14. Salutat vos Lucas medicus dilectus, et Demas.
15. Salute the brethren which are in Laodicea, and Nymphas, and the church which is in his house.
15. Salutate fratres qui sunt Laodiceae, et Nympham, et Ecclesiam quae est domi ipsius;
16. And when this epistle is read among you, cause that it be read also in the church of the Laodiceans; and that ye likewise read the epistle from Laodicea.
16. Et quum lecta fuerit apud vos epistola, facite ut etiam in Laodicensium Ecclesia legatur: et eam quae ex Laodicea est ut vos legatis.
17. And say to Archippus, Take heed to the ministry which thou hast received in the Lord, that thou fulfil it.
17. Et dicite Archippo: Vide ministerium quod accepisti in Domino, ut illud impleas.
18. The salutation by the hand of me Paul. Remember my bonds. Grace be with you. Amen.
18. Salutatio, mea manu Pauli. Memores estote vinculorum meorum. Gratia vobiscum. Amen.
Written from Rome to the Colossians by Tychicus and Onesimus.
Missa e Roma per Tychicum et Onesimum.
14. Luke saluteth you. I do not agree with those who understand this to be Luke the Evangelist; for I am of opinion that he was too well known to stand in need of such a designation, and he would have been signalized by a more magnificent eulogium. He would, undoubtedly, have called him his fellow-helper, or at least his companion and participant in his conflicts. I rather conjecture that he was absent at that time, and that it is another of the same name that is called a physician, to distinguish him from the other. Demas, of whom he makes mention, is undoubtedly the person of whom he complains -- that he afterwards deserted him. (2 Timothy 4:10.)
When he speaks of the Church which was in the house of Nymphas, let us bear in mind, that, in the instance of one household, a rule is laid down as to what it becomes all Christian households to be -- that they be so many little Churches.
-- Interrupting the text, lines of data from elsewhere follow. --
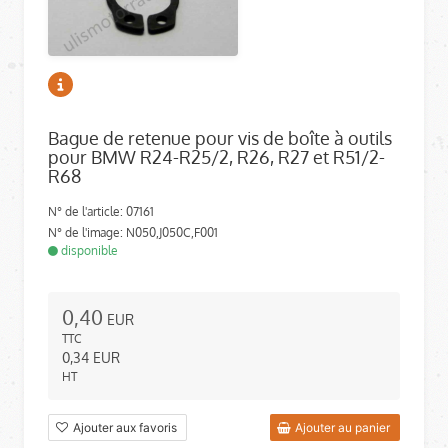
Bague de retenue pour vis de boîte à outils
pour BMW R24-R25/2, R26, R27 et R51/2-
R68
N° de l'article: 07161
N° de l'image: N050,J050C,F001
disponible
0,40
EUR
TTC
0,34
EUR
HT
Ajouter aux favoris
Ajouter au panier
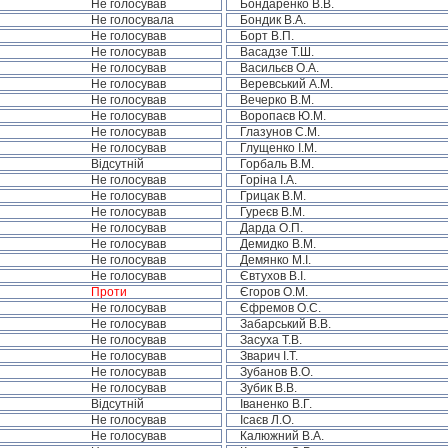
Не голосував
Бондаренко В.В.
Не голосувала
Бондик В.А.
Не голосував
Борт В.П.
Не голосував
Васадзе Т.Ш.
Не голосував
Васильєв О.А.
Не голосував
Веревський А.М.
Не голосував
Вечерко В.М.
Не голосував
Воропаєв Ю.М.
Не голосував
Глазунов С.М.
Не голосував
Глущенко І.М.
Відсутній
Горбаль В.М.
Не голосував
Горіна І.А.
Не голосував
Грицак В.М.
Не голосував
Гуреєв В.М.
Не голосував
Дарда О.П.
Не голосував
Демидко В.М.
Не голосував
Демянко М.І.
Не голосував
Євтухов В.І.
Проти
Єгоров О.М.
Не голосував
Єфремов О.С.
Не голосував
Забарський В.В.
Не голосував
Засуха Т.В.
Не голосував
Зварич І.Т.
Не голосував
Зубанов В.О.
Не голосував
Зубик В.В.
Відсутній
Іваненко В.Г.
Не голосував
Ісаєв Л.О.
Не голосував
Калюжний В.А.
Let every one, therefore, know that this charge is laid upon him -- that he is to train up his house in the fear of the Lord, to keep it under a holy discipline, and, in fine, to form in it the likeness of a Church.
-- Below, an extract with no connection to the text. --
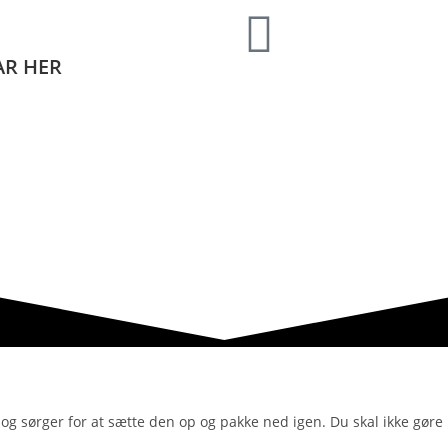
AR HER
 sørger for at sætte den op og pakke ned igen. Du skal ikke gøre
16. Let it be read in the Church of the Laodiceans. Hence, though it was addressed to the Colossians, it was, nevertheless, necessary that it should be profitable to others. The same view must also be taken of all the Epistles. They were indeed, in the first instance, addressed to particular Churches, but, as they contain doctrine that is always in force, and is common to all ages, it is of no importance what title they bear, for the subject matter belongs to us. It has been groundlessly supposed that the other Epistle of which he makes mention was written by Paul, and those labor under a double mistake who think that it was written by Paul to the Laodiceans. I have no doubt that it was an Epistle that had been sent to Paul, the perusal of which might be profitable to the Colossians, as neighboring towns have usually many things in common. There was, however, an exceedingly gross imposture in the circumstance that some worthless person, I know not who, had the audacity to forge, under this pretext, an Epistle, that is so insipid, that nothing can be conceived to be more foreign to Paul's spirit.
17 Say to Archippus. So far as I can conjecture, this Archippus was, in the mean time, discharging the office of pastor, during the absence of Epaphras; but perhaps he was not of such a disposition as to be sufficiently diligent of himself without being stirred up. Paul, accordingly, would have him be more fully encouraged by the exhortation of the whole Church. He might have admonished him in his own name individually; but he gives this charge to the Colossians that they may know that they must themselves employ incitements, if they see their pastor cold, and the pastor himself does not refuse to be admonished by the Church. For the ministers of the word are endowed with signal authority, but such at the same time as is not exempt from laws. Hence, it is necessary that they should shew themselves teachable if they would duly teach others. As to Paul's calling attention again to his bonds, he intimates by this that he was in no slight degree afflicted. For he was mindful of human infirmity, and without doubt he felt some twinges of it in himself, inasmuch as he was so very urgent that all pious persons, should be mindful of his distresses. It is, however, no evidence of distrust, that he calls in from all quarters the helps that were appointed him by the Lord. The subscription, with his own hand, means, as we have seen elsewhere, that there were even then spurious epistles in circulation, so that it was necessary to provide against imposition.